═════ Given records
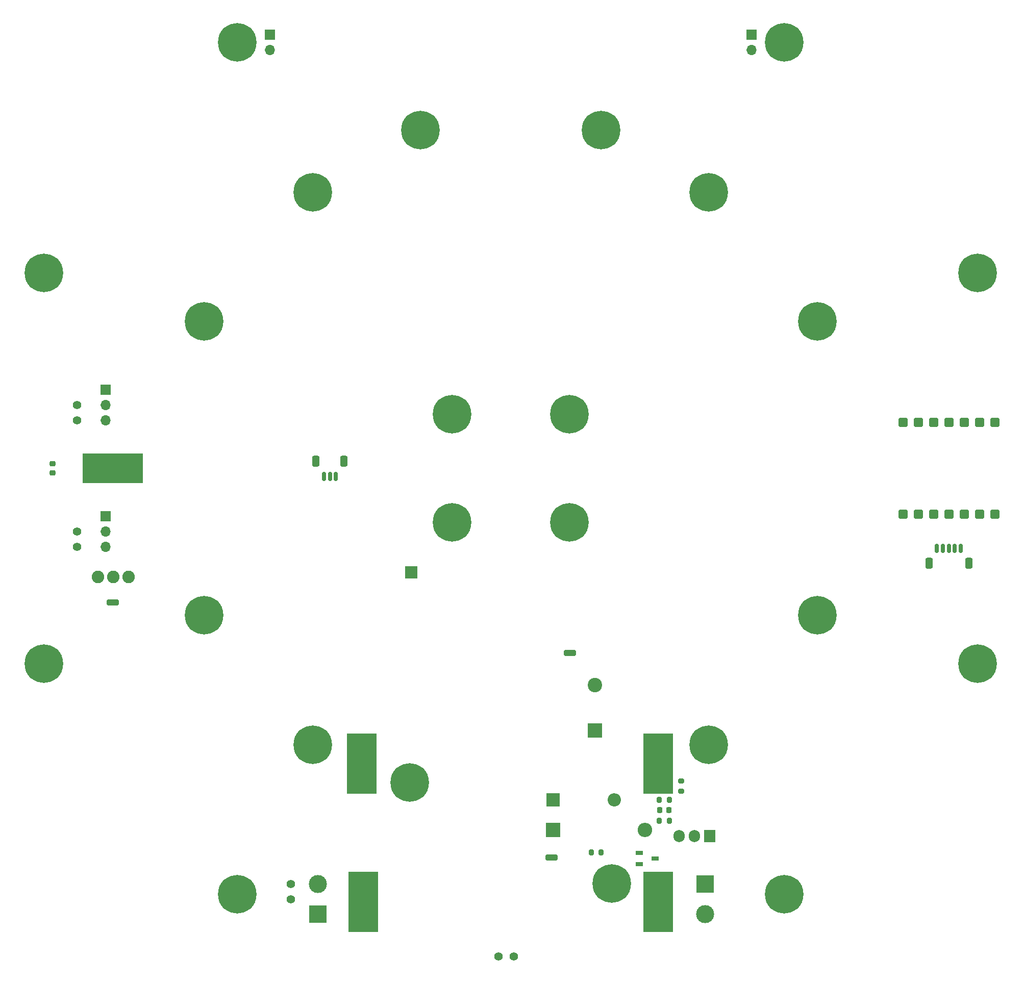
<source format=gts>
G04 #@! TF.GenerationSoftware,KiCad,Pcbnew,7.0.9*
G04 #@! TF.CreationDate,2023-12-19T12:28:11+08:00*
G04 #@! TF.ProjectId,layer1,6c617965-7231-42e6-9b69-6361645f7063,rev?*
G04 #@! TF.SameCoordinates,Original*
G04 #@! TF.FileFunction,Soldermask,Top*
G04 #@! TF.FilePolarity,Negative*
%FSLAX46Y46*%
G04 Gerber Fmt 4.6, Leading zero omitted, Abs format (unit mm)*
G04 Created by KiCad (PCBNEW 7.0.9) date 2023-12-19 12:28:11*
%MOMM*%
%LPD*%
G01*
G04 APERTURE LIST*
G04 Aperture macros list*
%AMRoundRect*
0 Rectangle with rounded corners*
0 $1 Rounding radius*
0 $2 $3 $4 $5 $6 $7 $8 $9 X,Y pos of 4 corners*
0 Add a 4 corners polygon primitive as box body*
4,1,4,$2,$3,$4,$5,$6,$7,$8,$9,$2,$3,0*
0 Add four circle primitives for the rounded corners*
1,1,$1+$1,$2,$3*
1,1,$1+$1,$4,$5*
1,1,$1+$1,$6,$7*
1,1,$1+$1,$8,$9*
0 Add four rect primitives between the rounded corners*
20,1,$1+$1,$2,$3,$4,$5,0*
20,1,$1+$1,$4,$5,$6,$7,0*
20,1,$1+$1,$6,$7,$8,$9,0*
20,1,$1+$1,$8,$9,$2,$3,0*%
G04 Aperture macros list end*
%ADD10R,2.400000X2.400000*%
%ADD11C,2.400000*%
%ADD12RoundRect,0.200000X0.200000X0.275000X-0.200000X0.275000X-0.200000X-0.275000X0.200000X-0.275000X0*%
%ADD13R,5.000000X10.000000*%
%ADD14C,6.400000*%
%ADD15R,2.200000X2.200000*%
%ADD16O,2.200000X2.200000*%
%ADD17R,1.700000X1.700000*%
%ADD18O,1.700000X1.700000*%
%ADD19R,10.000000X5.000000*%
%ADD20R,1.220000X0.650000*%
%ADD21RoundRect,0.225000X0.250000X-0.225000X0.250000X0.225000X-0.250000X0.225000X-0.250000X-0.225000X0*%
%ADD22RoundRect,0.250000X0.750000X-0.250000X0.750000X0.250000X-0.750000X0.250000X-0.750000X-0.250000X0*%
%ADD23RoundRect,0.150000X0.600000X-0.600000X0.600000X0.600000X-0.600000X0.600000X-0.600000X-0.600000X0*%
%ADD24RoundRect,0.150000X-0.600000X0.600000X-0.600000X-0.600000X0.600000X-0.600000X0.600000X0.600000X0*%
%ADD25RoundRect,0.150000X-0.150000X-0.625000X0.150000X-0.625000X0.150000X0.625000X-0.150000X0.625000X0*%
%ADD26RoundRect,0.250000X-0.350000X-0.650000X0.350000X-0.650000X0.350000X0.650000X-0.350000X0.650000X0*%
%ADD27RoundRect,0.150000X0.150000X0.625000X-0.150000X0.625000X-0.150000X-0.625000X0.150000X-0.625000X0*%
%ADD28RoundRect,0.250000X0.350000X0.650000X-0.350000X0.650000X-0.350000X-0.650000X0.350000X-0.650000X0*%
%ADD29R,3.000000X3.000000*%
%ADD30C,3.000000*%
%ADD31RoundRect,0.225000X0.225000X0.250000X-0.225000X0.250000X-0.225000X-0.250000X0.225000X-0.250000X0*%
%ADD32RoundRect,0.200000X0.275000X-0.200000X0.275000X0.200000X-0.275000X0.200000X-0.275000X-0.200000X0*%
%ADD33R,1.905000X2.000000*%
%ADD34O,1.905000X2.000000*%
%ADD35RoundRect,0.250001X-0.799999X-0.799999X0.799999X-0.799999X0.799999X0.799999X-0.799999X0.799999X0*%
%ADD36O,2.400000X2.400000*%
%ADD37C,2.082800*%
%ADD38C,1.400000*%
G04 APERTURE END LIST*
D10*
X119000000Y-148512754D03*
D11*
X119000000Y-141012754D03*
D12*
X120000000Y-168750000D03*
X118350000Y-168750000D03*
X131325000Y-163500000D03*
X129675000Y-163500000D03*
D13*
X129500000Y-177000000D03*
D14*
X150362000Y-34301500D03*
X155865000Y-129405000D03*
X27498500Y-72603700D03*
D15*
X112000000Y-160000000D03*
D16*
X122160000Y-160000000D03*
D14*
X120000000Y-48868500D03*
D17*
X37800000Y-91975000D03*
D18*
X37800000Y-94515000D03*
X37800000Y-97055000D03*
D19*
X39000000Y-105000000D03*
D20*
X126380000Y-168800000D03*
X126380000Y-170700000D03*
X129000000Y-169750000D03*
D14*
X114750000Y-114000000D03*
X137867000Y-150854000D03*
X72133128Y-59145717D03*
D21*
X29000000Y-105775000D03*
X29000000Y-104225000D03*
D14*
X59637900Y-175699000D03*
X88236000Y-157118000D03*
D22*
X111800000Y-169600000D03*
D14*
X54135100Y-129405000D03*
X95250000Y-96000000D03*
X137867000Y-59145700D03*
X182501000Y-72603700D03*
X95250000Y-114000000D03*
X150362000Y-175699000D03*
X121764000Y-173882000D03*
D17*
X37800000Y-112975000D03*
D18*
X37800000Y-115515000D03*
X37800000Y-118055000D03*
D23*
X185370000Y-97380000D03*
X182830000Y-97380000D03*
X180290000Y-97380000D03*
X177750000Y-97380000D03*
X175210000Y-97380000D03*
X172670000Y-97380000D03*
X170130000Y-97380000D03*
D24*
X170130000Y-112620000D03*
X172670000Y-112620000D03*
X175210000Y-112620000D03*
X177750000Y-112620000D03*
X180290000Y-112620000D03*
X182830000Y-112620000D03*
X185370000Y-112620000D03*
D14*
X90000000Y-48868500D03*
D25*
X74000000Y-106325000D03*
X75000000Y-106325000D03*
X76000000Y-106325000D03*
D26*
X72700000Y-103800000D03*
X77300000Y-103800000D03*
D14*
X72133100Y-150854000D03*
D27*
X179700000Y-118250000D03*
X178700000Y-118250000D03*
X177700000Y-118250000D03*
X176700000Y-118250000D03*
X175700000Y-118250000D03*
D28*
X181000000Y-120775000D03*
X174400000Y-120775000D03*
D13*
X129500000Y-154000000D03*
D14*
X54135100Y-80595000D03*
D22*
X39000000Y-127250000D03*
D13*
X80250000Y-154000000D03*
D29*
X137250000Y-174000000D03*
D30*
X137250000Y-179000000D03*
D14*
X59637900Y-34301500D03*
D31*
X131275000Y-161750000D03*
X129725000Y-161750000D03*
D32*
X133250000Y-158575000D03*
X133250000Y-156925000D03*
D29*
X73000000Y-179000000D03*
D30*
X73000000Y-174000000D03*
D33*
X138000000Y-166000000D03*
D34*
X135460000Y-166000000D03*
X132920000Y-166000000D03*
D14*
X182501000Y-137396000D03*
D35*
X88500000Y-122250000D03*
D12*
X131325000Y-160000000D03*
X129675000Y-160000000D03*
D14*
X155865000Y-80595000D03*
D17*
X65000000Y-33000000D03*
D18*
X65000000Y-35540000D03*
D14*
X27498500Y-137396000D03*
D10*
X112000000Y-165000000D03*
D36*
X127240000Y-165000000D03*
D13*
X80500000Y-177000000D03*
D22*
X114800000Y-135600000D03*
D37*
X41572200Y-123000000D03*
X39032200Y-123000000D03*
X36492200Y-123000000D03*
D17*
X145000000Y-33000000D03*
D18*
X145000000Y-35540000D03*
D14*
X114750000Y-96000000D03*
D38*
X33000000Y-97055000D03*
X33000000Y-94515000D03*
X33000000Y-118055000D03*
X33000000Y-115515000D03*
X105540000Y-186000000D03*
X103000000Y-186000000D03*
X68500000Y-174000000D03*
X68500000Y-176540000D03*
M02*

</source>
══════════
═════ Given records
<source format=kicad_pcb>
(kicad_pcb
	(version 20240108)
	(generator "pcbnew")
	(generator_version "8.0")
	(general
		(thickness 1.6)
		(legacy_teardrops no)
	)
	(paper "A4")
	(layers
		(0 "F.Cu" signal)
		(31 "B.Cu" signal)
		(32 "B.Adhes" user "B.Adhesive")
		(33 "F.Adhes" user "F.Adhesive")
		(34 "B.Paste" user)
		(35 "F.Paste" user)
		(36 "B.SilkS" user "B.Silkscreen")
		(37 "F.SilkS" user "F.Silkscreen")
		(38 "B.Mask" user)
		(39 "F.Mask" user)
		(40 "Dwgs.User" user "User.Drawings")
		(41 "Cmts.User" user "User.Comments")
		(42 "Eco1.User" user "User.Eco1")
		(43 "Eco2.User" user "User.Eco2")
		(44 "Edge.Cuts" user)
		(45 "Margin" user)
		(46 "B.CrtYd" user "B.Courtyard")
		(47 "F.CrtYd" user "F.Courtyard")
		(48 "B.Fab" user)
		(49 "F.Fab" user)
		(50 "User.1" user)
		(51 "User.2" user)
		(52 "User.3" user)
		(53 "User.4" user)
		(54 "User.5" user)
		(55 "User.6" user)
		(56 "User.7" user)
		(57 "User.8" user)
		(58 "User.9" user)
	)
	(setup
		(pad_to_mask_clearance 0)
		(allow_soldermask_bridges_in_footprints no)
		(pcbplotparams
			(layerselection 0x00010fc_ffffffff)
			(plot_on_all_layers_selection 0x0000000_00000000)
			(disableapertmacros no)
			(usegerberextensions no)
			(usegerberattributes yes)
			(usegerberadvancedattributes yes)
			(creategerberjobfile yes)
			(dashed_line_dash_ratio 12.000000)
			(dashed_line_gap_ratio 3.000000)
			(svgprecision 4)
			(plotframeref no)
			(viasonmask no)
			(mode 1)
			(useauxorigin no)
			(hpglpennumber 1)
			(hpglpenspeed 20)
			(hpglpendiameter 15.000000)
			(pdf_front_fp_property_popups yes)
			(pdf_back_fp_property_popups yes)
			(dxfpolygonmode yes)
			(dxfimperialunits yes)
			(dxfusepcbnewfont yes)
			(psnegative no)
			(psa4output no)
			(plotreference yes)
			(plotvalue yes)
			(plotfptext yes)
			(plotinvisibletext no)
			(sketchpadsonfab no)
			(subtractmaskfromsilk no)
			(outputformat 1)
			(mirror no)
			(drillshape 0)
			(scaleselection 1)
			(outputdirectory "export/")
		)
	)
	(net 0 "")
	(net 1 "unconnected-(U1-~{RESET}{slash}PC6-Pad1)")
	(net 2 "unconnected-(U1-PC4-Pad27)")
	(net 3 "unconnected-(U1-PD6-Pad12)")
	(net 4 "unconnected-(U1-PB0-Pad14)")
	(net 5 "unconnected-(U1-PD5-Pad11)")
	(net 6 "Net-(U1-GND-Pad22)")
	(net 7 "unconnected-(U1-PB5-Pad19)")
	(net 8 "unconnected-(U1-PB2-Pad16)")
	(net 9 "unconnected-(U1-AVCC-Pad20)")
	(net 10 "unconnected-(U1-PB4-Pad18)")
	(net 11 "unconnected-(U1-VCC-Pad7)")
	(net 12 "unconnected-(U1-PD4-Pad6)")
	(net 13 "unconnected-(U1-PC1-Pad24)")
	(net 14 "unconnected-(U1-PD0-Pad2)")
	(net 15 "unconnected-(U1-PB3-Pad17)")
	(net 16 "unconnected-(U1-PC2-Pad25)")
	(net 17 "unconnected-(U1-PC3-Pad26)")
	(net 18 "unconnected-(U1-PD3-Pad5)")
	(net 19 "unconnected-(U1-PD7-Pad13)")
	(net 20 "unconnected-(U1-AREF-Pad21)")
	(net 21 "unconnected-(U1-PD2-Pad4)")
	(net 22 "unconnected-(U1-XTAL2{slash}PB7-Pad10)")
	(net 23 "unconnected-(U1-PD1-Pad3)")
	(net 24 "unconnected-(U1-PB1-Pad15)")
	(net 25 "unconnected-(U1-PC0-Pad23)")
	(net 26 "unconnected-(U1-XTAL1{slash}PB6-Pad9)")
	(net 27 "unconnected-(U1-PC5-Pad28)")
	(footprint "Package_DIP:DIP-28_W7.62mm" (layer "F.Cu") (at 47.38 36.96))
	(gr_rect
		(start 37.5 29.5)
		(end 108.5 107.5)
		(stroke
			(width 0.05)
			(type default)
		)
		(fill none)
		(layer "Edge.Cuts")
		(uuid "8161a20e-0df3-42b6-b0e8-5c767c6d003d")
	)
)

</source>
══════════
Exercise prompt: Please count the lines that hold "Silkscreen" in this data and report the total alone.

Written answer: 2